TASK BRIEF → Repeat each entry in the data, exactly.

[Collected data entries]
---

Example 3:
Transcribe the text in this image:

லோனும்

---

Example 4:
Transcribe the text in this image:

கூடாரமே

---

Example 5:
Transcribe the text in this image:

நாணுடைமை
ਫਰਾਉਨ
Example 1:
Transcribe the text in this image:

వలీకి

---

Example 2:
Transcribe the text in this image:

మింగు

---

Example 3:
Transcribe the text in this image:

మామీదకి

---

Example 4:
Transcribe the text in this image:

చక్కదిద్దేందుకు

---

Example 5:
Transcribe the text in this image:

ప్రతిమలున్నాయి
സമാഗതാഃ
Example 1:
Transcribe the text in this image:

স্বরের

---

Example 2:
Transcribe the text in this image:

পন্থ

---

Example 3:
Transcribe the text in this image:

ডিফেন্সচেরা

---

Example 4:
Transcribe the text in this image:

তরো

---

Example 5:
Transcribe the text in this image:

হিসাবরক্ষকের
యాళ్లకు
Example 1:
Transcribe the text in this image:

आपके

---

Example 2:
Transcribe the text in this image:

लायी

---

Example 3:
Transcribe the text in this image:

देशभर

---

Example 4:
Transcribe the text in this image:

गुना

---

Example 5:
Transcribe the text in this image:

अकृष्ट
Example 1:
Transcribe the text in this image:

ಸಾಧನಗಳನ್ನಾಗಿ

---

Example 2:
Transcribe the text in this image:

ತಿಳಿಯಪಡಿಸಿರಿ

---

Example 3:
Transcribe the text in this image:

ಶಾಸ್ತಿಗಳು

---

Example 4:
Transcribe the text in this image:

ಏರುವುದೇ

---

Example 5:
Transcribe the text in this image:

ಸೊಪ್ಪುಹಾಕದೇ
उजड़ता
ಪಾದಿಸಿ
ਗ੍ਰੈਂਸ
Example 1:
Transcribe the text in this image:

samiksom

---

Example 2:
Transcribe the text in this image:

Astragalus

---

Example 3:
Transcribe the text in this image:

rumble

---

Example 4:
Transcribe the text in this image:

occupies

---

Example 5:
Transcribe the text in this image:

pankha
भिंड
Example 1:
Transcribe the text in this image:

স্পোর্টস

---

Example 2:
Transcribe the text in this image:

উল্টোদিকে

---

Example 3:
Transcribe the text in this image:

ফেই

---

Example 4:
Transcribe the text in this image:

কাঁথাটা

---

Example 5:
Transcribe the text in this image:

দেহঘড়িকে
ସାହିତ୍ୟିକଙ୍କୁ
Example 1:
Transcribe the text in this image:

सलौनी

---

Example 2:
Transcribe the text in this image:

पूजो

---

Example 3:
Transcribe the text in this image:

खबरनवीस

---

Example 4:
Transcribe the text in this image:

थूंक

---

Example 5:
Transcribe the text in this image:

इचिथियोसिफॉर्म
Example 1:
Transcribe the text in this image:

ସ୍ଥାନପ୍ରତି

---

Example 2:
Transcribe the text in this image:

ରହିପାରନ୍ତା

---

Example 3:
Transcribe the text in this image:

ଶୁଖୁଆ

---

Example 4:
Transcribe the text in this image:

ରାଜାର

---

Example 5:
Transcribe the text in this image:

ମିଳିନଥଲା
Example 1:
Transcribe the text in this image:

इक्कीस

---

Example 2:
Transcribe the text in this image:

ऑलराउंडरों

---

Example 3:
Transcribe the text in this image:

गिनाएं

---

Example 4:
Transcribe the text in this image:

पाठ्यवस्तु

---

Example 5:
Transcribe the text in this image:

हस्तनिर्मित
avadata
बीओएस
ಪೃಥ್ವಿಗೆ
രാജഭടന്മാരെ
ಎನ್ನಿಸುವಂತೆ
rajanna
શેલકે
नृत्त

ANSWER SECTION →
---

Example 3:
Transcribe the text in this image:

லோனும்

---

Example 4:
Transcribe the text in this image:

கூடாரமே

---

Example 5:
Transcribe the text in this image:

நாணுடைமை
ਫਰਾਉਨ
Example 1:
Transcribe the text in this image:

వలీకి

---

Example 2:
Transcribe the text in this image:

మింగు

---

Example 3:
Transcribe the text in this image:

మామీదకి

---

Example 4:
Transcribe the text in this image:

చక్కదిద్దేందుకు

---

Example 5:
Transcribe the text in this image:

ప్రతిమలున్నాయి
സമാഗതാഃ
Example 1:
Transcribe the text in this image:

স্বরের

---

Example 2:
Transcribe the text in this image:

পন্থ

---

Example 3:
Transcribe the text in this image:

ডিফেন্সচেরা

---

Example 4:
Transcribe the text in this image:

তরো

---

Example 5:
Transcribe the text in this image:

হিসাবরক্ষকের
యాళ్లకు
Example 1:
Transcribe the text in this image:

आपके

---

Example 2:
Transcribe the text in this image:

लायी

---

Example 3:
Transcribe the text in this image:

देशभर

---

Example 4:
Transcribe the text in this image:

गुना

---

Example 5:
Transcribe the text in this image:

अकृष्ट
Example 1:
Transcribe the text in this image:

ಸಾಧನಗಳನ್ನಾಗಿ

---

Example 2:
Transcribe the text in this image:

ತಿಳಿಯಪಡಿಸಿರಿ

---

Example 3:
Transcribe the text in this image:

ಶಾಸ್ತಿಗಳು

---

Example 4:
Transcribe the text in this image:

ಏರುವುದೇ

---

Example 5:
Transcribe the text in this image:

ಸೊಪ್ಪುಹಾಕದೇ
उजड़ता
ಪಾದಿಸಿ
ਗ੍ਰੈਂਸ
Example 1:
Transcribe the text in this image:

samiksom

---

Example 2:
Transcribe the text in this image:

Astragalus

---

Example 3:
Transcribe the text in this image:

rumble

---

Example 4:
Transcribe the text in this image:

occupies

---

Example 5:
Transcribe the text in this image:

pankha
भिंड
Example 1:
Transcribe the text in this image:

স্পোর্টস

---

Example 2:
Transcribe the text in this image:

উল্টোদিকে

---

Example 3:
Transcribe the text in this image:

ফেই

---

Example 4:
Transcribe the text in this image:

কাঁথাটা

---

Example 5:
Transcribe the text in this image:

দেহঘড়িকে
ସାହିତ୍ୟିକଙ୍କୁ
Example 1:
Transcribe the text in this image:

सलौनी

---

Example 2:
Transcribe the text in this image:

पूजो

---

Example 3:
Transcribe the text in this image:

खबरनवीस

---

Example 4:
Transcribe the text in this image:

थूंक

---

Example 5:
Transcribe the text in this image:

इचिथियोसिफॉर्म
Example 1:
Transcribe the text in this image:

ସ୍ଥାନପ୍ରତି

---

Example 2:
Transcribe the text in this image:

ରହିପାରନ୍ତା

---

Example 3:
Transcribe the text in this image:

ଶୁଖୁଆ

---

Example 4:
Transcribe the text in this image:

ରାଜାର

---

Example 5:
Transcribe the text in this image:

ମିଳିନଥଲା
Example 1:
Transcribe the text in this image:

इक्कीस

---

Example 2:
Transcribe the text in this image:

ऑलराउंडरों

---

Example 3:
Transcribe the text in this image:

गिनाएं

---

Example 4:
Transcribe the text in this image:

पाठ्यवस्तु

---

Example 5:
Transcribe the text in this image:

हस्तनिर्मित
avadata
बीओएस
ಪೃಥ್ವಿಗೆ
രാജഭടന്മാരെ
ಎನ್ನಿಸುವಂತೆ
rajanna
શેલકે
नृत्त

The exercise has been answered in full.